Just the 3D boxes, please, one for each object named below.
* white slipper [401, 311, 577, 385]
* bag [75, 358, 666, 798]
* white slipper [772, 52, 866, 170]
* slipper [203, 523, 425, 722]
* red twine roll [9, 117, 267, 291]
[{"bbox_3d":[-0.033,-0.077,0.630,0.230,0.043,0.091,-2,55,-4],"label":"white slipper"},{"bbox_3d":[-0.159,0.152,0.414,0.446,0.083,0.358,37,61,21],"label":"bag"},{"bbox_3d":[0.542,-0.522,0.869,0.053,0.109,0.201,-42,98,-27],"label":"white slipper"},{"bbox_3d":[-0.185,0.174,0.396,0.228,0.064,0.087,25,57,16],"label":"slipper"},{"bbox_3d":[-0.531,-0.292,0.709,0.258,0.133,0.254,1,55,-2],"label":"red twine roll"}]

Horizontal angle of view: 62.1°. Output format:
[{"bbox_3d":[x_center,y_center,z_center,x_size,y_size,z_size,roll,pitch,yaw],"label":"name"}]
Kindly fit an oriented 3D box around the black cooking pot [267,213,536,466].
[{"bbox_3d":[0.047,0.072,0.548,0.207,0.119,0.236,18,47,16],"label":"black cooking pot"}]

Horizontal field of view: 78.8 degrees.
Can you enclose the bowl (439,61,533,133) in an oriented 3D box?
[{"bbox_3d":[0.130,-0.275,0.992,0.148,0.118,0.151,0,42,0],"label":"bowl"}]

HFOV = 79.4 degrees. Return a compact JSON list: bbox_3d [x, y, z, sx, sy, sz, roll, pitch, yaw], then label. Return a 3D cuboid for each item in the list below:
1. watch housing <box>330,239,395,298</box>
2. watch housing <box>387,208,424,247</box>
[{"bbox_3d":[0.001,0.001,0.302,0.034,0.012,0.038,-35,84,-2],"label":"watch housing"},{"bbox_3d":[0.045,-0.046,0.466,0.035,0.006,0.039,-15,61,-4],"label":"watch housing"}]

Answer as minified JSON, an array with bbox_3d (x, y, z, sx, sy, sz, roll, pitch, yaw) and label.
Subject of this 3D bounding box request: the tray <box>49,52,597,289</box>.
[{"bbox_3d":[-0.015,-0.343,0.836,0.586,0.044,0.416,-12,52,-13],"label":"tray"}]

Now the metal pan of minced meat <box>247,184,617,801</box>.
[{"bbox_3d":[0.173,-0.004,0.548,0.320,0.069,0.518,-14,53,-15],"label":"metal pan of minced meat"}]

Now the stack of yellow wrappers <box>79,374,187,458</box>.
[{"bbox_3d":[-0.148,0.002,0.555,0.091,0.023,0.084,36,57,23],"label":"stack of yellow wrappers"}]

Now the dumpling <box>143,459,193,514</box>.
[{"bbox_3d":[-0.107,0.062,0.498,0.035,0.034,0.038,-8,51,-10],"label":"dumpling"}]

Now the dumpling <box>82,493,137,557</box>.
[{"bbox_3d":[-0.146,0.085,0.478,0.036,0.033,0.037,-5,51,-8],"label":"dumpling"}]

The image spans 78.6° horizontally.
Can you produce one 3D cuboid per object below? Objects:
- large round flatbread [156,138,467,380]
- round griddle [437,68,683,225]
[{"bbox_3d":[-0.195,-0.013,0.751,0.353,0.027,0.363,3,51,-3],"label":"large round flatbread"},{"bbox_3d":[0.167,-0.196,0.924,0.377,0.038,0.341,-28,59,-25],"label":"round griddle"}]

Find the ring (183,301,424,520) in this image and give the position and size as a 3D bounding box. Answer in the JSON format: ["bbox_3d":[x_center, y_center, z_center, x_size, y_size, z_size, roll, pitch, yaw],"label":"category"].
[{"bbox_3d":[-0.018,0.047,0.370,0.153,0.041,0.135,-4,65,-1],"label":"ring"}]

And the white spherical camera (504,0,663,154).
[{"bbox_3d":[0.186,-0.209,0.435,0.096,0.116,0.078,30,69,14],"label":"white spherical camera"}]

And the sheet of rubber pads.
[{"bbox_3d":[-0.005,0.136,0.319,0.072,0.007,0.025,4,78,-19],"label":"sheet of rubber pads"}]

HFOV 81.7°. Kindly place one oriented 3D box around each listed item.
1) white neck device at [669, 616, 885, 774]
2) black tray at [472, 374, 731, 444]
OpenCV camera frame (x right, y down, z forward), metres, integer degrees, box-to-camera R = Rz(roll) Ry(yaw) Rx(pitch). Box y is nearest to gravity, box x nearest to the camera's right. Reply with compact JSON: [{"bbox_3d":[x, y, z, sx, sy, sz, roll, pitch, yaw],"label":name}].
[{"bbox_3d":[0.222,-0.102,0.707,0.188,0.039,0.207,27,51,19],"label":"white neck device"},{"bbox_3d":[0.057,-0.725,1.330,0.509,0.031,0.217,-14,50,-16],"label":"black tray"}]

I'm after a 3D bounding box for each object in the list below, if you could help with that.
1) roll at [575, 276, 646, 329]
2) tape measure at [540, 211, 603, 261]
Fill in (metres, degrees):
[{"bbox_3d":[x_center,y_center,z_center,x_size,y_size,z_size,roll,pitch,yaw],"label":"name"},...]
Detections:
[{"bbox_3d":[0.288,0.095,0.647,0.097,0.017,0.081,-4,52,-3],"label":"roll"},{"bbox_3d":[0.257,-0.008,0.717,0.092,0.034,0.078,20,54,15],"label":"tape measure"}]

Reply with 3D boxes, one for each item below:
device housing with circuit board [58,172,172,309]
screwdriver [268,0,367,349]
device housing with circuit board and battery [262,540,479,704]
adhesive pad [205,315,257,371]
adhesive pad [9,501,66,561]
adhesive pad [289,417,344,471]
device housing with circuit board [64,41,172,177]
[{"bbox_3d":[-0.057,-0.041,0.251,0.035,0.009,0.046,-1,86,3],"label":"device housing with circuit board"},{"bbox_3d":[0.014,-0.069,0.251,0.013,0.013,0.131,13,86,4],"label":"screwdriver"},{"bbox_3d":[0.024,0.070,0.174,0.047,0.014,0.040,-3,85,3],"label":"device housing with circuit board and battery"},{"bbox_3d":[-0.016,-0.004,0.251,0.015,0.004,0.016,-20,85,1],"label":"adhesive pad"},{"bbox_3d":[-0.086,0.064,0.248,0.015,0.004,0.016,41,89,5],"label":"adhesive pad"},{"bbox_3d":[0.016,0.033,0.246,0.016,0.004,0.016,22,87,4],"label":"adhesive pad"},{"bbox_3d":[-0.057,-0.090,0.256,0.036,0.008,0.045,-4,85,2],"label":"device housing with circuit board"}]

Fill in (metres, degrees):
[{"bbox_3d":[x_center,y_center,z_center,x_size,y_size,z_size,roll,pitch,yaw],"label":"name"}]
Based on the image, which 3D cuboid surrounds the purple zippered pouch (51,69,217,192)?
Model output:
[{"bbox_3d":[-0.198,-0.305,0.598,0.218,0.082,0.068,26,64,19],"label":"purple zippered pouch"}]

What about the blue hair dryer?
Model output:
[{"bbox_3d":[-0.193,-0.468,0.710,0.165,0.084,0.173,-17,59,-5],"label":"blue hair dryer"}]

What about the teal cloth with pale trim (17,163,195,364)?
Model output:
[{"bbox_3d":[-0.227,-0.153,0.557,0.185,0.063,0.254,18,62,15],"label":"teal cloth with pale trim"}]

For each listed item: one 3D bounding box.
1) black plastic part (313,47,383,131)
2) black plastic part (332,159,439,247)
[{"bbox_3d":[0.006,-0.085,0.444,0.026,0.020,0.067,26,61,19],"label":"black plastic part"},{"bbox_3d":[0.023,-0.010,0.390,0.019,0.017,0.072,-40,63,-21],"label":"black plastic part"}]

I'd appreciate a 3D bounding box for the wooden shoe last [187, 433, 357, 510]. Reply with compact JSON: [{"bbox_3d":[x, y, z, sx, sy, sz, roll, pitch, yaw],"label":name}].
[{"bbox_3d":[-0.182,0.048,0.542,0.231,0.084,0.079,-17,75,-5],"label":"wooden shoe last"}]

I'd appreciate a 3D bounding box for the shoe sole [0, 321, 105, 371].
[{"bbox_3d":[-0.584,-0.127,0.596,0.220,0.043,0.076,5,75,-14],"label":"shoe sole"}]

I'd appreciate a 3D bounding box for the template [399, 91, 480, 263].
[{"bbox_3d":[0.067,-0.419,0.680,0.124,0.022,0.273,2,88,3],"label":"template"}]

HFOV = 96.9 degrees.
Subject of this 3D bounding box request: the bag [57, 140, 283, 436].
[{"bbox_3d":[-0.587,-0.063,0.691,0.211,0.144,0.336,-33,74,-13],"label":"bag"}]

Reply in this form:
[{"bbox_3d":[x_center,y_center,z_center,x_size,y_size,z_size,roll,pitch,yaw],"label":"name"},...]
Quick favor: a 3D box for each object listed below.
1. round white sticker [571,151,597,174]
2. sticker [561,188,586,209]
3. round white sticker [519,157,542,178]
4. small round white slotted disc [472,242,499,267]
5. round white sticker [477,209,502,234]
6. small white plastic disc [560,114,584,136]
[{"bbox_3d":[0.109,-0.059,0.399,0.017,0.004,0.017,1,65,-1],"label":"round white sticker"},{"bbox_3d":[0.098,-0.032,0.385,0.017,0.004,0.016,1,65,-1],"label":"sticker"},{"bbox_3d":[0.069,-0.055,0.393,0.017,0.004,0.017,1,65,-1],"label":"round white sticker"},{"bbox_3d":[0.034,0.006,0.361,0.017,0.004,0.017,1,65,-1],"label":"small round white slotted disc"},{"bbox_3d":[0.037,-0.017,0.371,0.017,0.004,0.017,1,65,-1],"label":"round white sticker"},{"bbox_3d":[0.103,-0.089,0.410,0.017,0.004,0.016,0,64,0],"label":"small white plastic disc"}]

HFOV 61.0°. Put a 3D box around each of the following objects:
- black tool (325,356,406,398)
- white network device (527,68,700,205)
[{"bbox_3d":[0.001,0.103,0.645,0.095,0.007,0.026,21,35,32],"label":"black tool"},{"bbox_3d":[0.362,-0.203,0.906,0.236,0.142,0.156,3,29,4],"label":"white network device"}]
━━━━
Problem description
From the first line of the entries above to the line with "523, 425, 722]", please return every line exactly, keeping both ends.

Result
Just the 3D boxes, please, one for each object named below.
* white slipper [401, 311, 577, 385]
* bag [75, 358, 666, 798]
* white slipper [772, 52, 866, 170]
* slipper [203, 523, 425, 722]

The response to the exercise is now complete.